## TASK DESCRIPTION
List every line of the material below that contains the string "Руставели".

## Data items

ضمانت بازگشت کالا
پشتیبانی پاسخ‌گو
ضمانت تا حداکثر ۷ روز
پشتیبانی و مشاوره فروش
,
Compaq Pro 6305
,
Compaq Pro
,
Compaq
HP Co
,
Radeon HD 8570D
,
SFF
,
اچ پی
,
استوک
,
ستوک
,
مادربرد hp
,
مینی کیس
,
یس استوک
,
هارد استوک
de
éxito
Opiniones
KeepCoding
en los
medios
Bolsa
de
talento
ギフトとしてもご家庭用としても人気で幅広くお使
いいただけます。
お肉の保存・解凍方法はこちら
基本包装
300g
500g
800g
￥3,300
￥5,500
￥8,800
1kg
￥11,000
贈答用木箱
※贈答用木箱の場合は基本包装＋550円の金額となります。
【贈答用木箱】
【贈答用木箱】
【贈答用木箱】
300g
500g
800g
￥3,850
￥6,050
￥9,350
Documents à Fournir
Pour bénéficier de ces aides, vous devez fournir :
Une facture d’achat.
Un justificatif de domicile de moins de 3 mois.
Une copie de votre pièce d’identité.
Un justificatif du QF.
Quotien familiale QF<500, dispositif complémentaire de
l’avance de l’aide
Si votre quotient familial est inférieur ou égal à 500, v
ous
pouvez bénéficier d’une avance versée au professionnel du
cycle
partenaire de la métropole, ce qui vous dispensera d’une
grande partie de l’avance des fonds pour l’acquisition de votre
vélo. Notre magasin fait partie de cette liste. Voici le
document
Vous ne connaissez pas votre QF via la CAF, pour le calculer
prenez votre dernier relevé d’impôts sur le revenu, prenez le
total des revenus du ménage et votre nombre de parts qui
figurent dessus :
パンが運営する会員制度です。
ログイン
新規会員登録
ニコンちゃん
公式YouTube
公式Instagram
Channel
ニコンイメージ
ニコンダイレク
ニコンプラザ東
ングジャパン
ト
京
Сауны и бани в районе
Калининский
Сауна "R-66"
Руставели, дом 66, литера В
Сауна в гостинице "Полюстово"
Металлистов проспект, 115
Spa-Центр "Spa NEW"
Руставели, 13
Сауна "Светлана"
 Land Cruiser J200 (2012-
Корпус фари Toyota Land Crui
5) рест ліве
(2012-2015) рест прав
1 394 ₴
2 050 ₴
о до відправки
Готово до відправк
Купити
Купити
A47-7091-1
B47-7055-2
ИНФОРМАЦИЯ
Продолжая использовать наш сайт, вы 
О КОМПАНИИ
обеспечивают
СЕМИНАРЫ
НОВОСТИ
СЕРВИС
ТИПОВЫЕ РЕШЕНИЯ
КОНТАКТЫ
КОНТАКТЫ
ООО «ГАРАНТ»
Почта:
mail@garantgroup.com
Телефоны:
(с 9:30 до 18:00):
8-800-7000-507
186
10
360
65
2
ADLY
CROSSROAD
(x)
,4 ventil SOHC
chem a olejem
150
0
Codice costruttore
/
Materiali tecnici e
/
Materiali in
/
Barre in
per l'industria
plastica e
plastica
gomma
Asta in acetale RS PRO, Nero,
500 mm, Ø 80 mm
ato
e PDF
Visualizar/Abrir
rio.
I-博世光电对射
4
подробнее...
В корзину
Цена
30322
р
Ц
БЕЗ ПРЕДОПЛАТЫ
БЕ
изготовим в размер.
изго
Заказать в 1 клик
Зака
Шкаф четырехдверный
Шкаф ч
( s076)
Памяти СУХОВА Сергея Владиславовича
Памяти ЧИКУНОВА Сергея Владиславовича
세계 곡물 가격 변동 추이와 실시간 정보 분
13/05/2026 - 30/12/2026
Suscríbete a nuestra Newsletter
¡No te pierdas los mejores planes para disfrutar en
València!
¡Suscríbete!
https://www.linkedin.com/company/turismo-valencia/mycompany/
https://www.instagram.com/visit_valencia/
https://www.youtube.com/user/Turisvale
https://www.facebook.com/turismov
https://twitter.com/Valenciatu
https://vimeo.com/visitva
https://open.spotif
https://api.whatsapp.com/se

## SOLUTION FOR THIS PROBLEM
Руставели, дом 66, литера В
Руставели, 13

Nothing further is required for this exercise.